The semester is not going as bad as i thought. After a few stumbles and falls I am falling back into the grove. I'm even being social during class, so much that i was asked to be study partners with someone from my Environmental Lit Class. It was weird the only person i have ever studied with outside of class was Mike, and we usually ended up at Subway talking about Heroes.
I haven't had a girl friend since Katherine and we all know how that turned out. The girl i studied with is nice though and i can sense potential friends on the horizon.
It's weird i spend so much time not being myself in public because i think people won't like me. But then when i am myself and allow people in they totally dig me.
I just have to stop being so self conscious, it makes meeting people a little easier.
Book of the Month: The Atonement
Movie of the Month: The Atonement
New Love of the Month: James McAvoy (from the Atonement). My favorite Scot of all time, and he has the most amazing eyes ever.

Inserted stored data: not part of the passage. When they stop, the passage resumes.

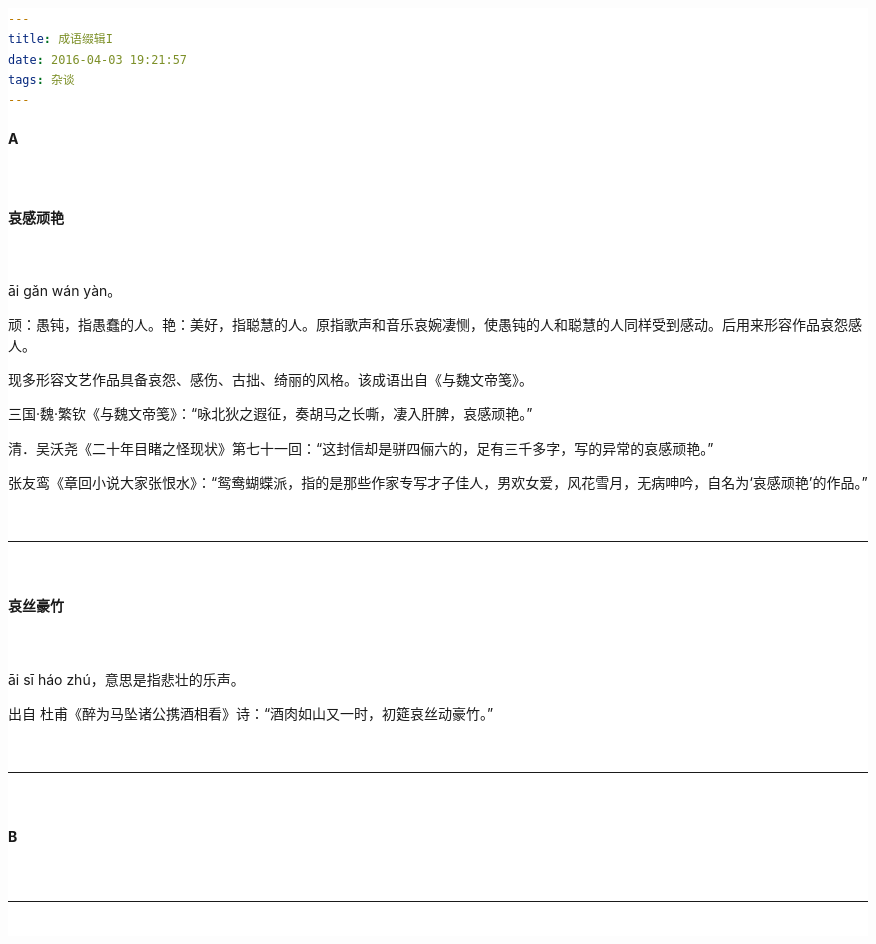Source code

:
 ```yaml
---
title: 成语缀辑I
date: 2016-04-03 19:21:57
tags: 杂谈
---
```



#### A

<br>

#### 哀感顽艳

<br>

āi gǎn wán yàn。

顽：愚钝，指愚蠢的人。艳：美好，指聪慧的人。原指歌声和音乐哀婉凄恻，使愚钝的人和聪慧的人同样受到感动。后用来形容作品哀怨感人。 

现多形容文艺作品具备哀怨、感伤、古拙、绮丽的风格。该成语出自《与魏文帝笺》。


三国·魏·繁钦《与魏文帝笺》：“咏北狄之遐征，奏胡马之长嘶，凄入肝脾，哀感顽艳。” 


清．吴沃尧《二十年目睹之怪现状》第七十一回：“这封信却是骈四俪六的，足有三千多字，写的异常的哀感顽艳。” 


张友鸾《章回小说大家张恨水》：“鸳鸯蝴蝶派，指的是那些作家专写才子佳人，男欢女爱，风花雪月，无病呻吟，自名为‘哀感顽艳’的作品。”


<br>


---

<br>

#### 哀丝豪竹

<br>

āi sī háo zhú，意思是指悲壮的乐声。

出自 杜甫《醉为马坠诸公携酒相看》诗：“酒肉如山又一时，初筵哀丝动豪竹。” 



<br>

---

<br>

#### B


<br>

---

<br>

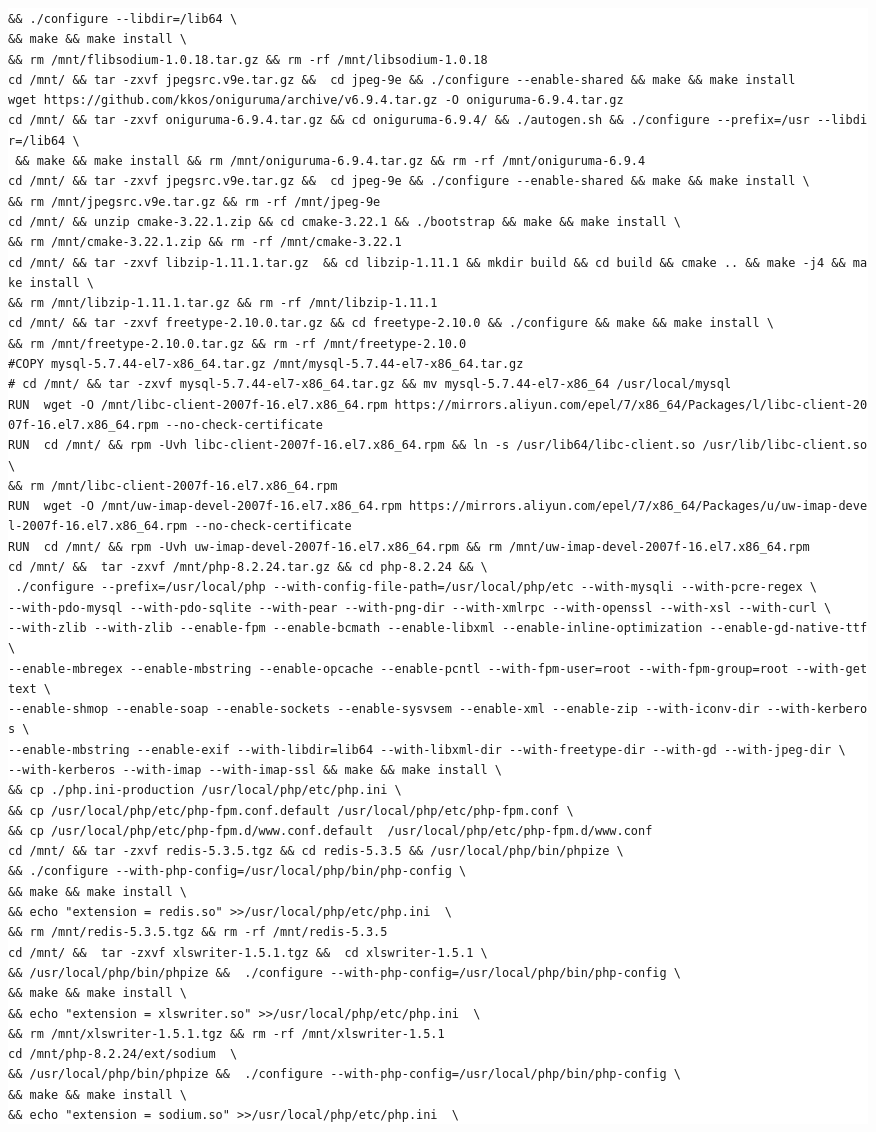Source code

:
 ```
&& ./configure --libdir=/lib64 \
&& make && make install \
&& rm /mnt/flibsodium-1.0.18.tar.gz && rm -rf /mnt/libsodium-1.0.18
cd /mnt/ && tar -zxvf jpegsrc.v9e.tar.gz &&  cd jpeg-9e && ./configure --enable-shared && make && make install
wget https://github.com/kkos/oniguruma/archive/v6.9.4.tar.gz -O oniguruma-6.9.4.tar.gz 
cd /mnt/ && tar -zxvf oniguruma-6.9.4.tar.gz && cd oniguruma-6.9.4/ && ./autogen.sh && ./configure --prefix=/usr --libdir=/lib64 \
 && make && make install && rm /mnt/oniguruma-6.9.4.tar.gz && rm -rf /mnt/oniguruma-6.9.4
cd /mnt/ && tar -zxvf jpegsrc.v9e.tar.gz &&  cd jpeg-9e && ./configure --enable-shared && make && make install \
&& rm /mnt/jpegsrc.v9e.tar.gz && rm -rf /mnt/jpeg-9e
cd /mnt/ && unzip cmake-3.22.1.zip && cd cmake-3.22.1 && ./bootstrap && make && make install \
&& rm /mnt/cmake-3.22.1.zip && rm -rf /mnt/cmake-3.22.1
cd /mnt/ && tar -zxvf libzip-1.11.1.tar.gz  && cd libzip-1.11.1 && mkdir build && cd build && cmake .. && make -j4 && make install \
&& rm /mnt/libzip-1.11.1.tar.gz && rm -rf /mnt/libzip-1.11.1
cd /mnt/ && tar -zxvf freetype-2.10.0.tar.gz && cd freetype-2.10.0 && ./configure && make && make install \
&& rm /mnt/freetype-2.10.0.tar.gz && rm -rf /mnt/freetype-2.10.0
#COPY mysql-5.7.44-el7-x86_64.tar.gz /mnt/mysql-5.7.44-el7-x86_64.tar.gz
# cd /mnt/ && tar -zxvf mysql-5.7.44-el7-x86_64.tar.gz && mv mysql-5.7.44-el7-x86_64 /usr/local/mysql
RUN  wget -O /mnt/libc-client-2007f-16.el7.x86_64.rpm https://mirrors.aliyun.com/epel/7/x86_64/Packages/l/libc-client-2007f-16.el7.x86_64.rpm --no-check-certificate
RUN  cd /mnt/ && rpm -Uvh libc-client-2007f-16.el7.x86_64.rpm && ln -s /usr/lib64/libc-client.so /usr/lib/libc-client.so \
&& rm /mnt/libc-client-2007f-16.el7.x86_64.rpm
RUN  wget -O /mnt/uw-imap-devel-2007f-16.el7.x86_64.rpm https://mirrors.aliyun.com/epel/7/x86_64/Packages/u/uw-imap-devel-2007f-16.el7.x86_64.rpm --no-check-certificate
RUN  cd /mnt/ && rpm -Uvh uw-imap-devel-2007f-16.el7.x86_64.rpm && rm /mnt/uw-imap-devel-2007f-16.el7.x86_64.rpm
cd /mnt/ &&  tar -zxvf /mnt/php-8.2.24.tar.gz && cd php-8.2.24 && \
 ./configure --prefix=/usr/local/php --with-config-file-path=/usr/local/php/etc --with-mysqli --with-pcre-regex \
--with-pdo-mysql --with-pdo-sqlite --with-pear --with-png-dir --with-xmlrpc --with-openssl --with-xsl --with-curl \
--with-zlib --with-zlib --enable-fpm --enable-bcmath --enable-libxml --enable-inline-optimization --enable-gd-native-ttf \
--enable-mbregex --enable-mbstring --enable-opcache --enable-pcntl --with-fpm-user=root --with-fpm-group=root --with-gettext \
--enable-shmop --enable-soap --enable-sockets --enable-sysvsem --enable-xml --enable-zip --with-iconv-dir --with-kerberos \
--enable-mbstring --enable-exif --with-libdir=lib64 --with-libxml-dir --with-freetype-dir --with-gd --with-jpeg-dir \
--with-kerberos --with-imap --with-imap-ssl && make && make install \
&& cp ./php.ini-production /usr/local/php/etc/php.ini \
&& cp /usr/local/php/etc/php-fpm.conf.default /usr/local/php/etc/php-fpm.conf \
&& cp /usr/local/php/etc/php-fpm.d/www.conf.default  /usr/local/php/etc/php-fpm.d/www.conf
cd /mnt/ && tar -zxvf redis-5.3.5.tgz && cd redis-5.3.5 && /usr/local/php/bin/phpize \
&& ./configure --with-php-config=/usr/local/php/bin/php-config \
&& make && make install \
&& echo "extension = redis.so" >>/usr/local/php/etc/php.ini  \
&& rm /mnt/redis-5.3.5.tgz && rm -rf /mnt/redis-5.3.5
cd /mnt/ &&  tar -zxvf xlswriter-1.5.1.tgz &&  cd xlswriter-1.5.1 \
&& /usr/local/php/bin/phpize &&  ./configure --with-php-config=/usr/local/php/bin/php-config \
&& make && make install \
&& echo "extension = xlswriter.so" >>/usr/local/php/etc/php.ini  \
&& rm /mnt/xlswriter-1.5.1.tgz && rm -rf /mnt/xlswriter-1.5.1
cd /mnt/php-8.2.24/ext/sodium  \
&& /usr/local/php/bin/phpize &&  ./configure --with-php-config=/usr/local/php/bin/php-config \
&& make && make install \
&& echo "extension = sodium.so" >>/usr/local/php/etc/php.ini  \
```
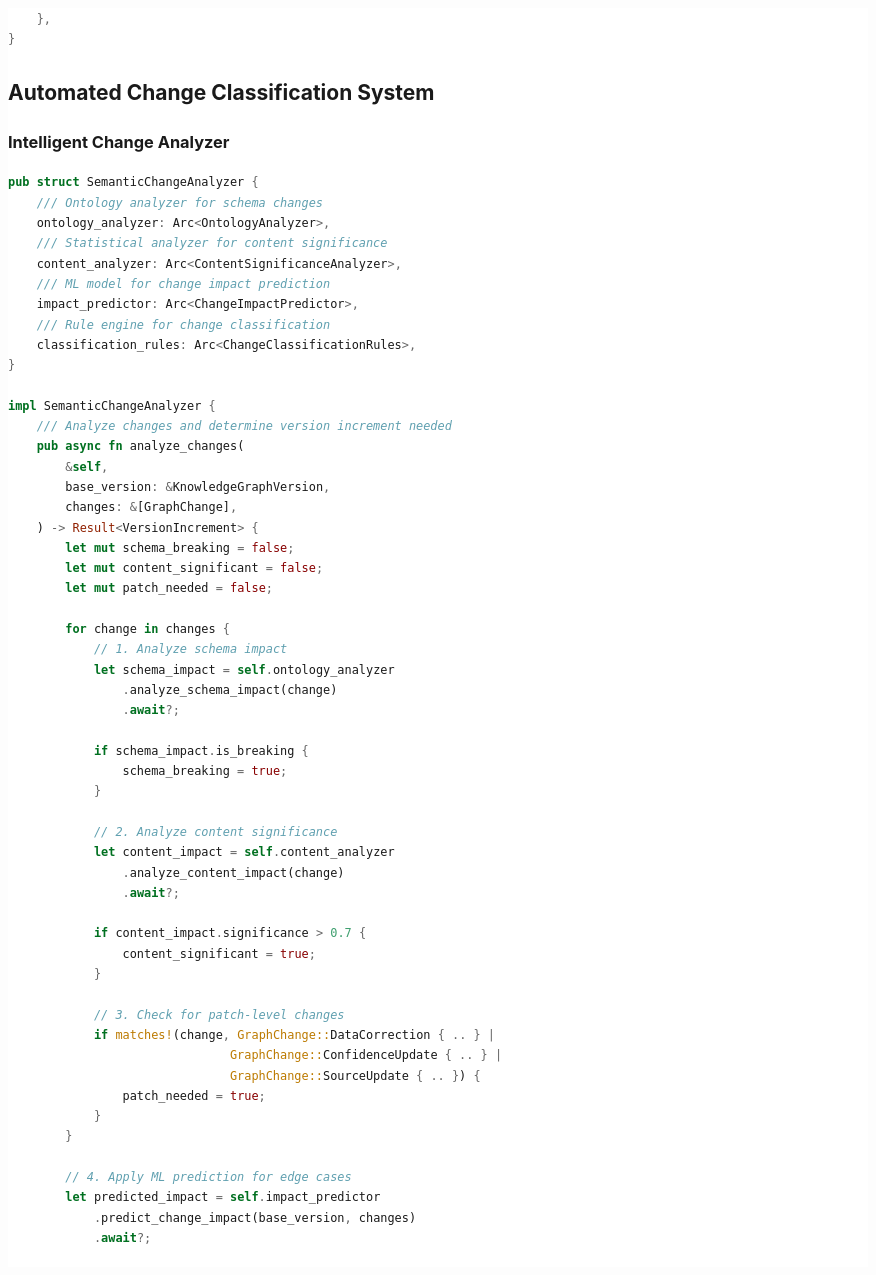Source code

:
 ```rust
    },
}
```

## Automated Change Classification System

### Intelligent Change Analyzer

```rust
pub struct SemanticChangeAnalyzer {
    /// Ontology analyzer for schema changes
    ontology_analyzer: Arc<OntologyAnalyzer>,
    /// Statistical analyzer for content significance
    content_analyzer: Arc<ContentSignificanceAnalyzer>,
    /// ML model for change impact prediction
    impact_predictor: Arc<ChangeImpactPredictor>,
    /// Rule engine for change classification
    classification_rules: Arc<ChangeClassificationRules>,
}

impl SemanticChangeAnalyzer {
    /// Analyze changes and determine version increment needed
    pub async fn analyze_changes(
        &self,
        base_version: &KnowledgeGraphVersion,
        changes: &[GraphChange],
    ) -> Result<VersionIncrement> {
        let mut schema_breaking = false;
        let mut content_significant = false;
        let mut patch_needed = false;
        
        for change in changes {
            // 1. Analyze schema impact
            let schema_impact = self.ontology_analyzer
                .analyze_schema_impact(change)
                .await?;
            
            if schema_impact.is_breaking {
                schema_breaking = true;
            }
            
            // 2. Analyze content significance
            let content_impact = self.content_analyzer
                .analyze_content_impact(change)
                .await?;
            
            if content_impact.significance > 0.7 {
                content_significant = true;
            }
            
            // 3. Check for patch-level changes
            if matches!(change, GraphChange::DataCorrection { .. } | 
                               GraphChange::ConfidenceUpdate { .. } |
                               GraphChange::SourceUpdate { .. }) {
                patch_needed = true;
            }
        }
        
        // 4. Apply ML prediction for edge cases
        let predicted_impact = self.impact_predictor
            .predict_change_impact(base_version, changes)
            .await?;
        
```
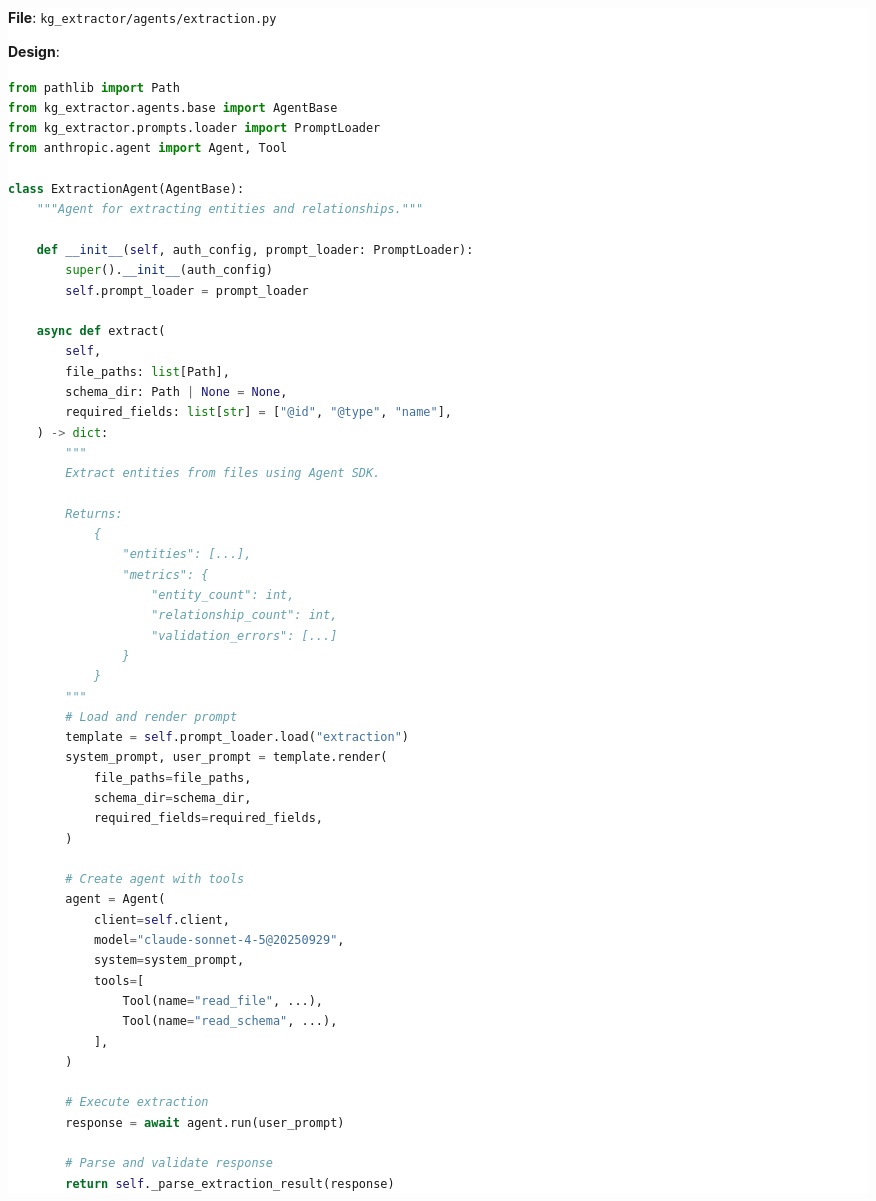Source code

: **File**: `kg_extractor/agents/extraction.py`

**Design**:

```python
from pathlib import Path
from kg_extractor.agents.base import AgentBase
from kg_extractor.prompts.loader import PromptLoader
from anthropic.agent import Agent, Tool

class ExtractionAgent(AgentBase):
    """Agent for extracting entities and relationships."""

    def __init__(self, auth_config, prompt_loader: PromptLoader):
        super().__init__(auth_config)
        self.prompt_loader = prompt_loader

    async def extract(
        self,
        file_paths: list[Path],
        schema_dir: Path | None = None,
        required_fields: list[str] = ["@id", "@type", "name"],
    ) -> dict:
        """
        Extract entities from files using Agent SDK.

        Returns:
            {
                "entities": [...],
                "metrics": {
                    "entity_count": int,
                    "relationship_count": int,
                    "validation_errors": [...]
                }
            }
        """
        # Load and render prompt
        template = self.prompt_loader.load("extraction")
        system_prompt, user_prompt = template.render(
            file_paths=file_paths,
            schema_dir=schema_dir,
            required_fields=required_fields,
        )

        # Create agent with tools
        agent = Agent(
            client=self.client,
            model="claude-sonnet-4-5@20250929",
            system=system_prompt,
            tools=[
                Tool(name="read_file", ...),
                Tool(name="read_schema", ...),
            ],
        )

        # Execute extraction
        response = await agent.run(user_prompt)

        # Parse and validate response
        return self._parse_extraction_result(response)
```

If only he wasn't married.
3 comments:
oh god. listen, no undergrad is the Best Writer Ever.
and TS Eliot's written work at Harvard got snarky comments about the quality of his writing from his professors.
the Writer-Asshole needs to look outward, beyond himself, to be a good writer.
Here is something I discovered recently in therapy: introversion and self-reflection can occasionally be bad. Like, when you're out in the world, focus yourself outward. don't think about YOU. when you do this, your actual personality comes out, instead of being hidden inside of you where no one but you can see it.
I think some/many of your blog posts would make wonderful rough drafts for personal essays. humorous and otherwise - you do have a gift for humorous writing, which is goddamn hard to do well. the story about the girl who brought a cheesecake to your professor - that was a classic.
I wonder if you've taken any posts and revised them, rather than start a piece from scratch?
for prof. mcsleepy, i have to say that it's a LOT easier to remember the names of students who talk than those who are quiet. but he sounds like kind of a dreadful professor, so that's all the defense i'll offer him.
good luck! with the group discussions. maybe being in groups with distasteful characters is better - you're at least not worried that your crushboy will think you're a jerk for writing an essay about unicorns or whatever.
I'm sorry, I'm still laughing at Mr. McSleepy... !
oh, yeah: i forgot to say Atonement was a fabulous book.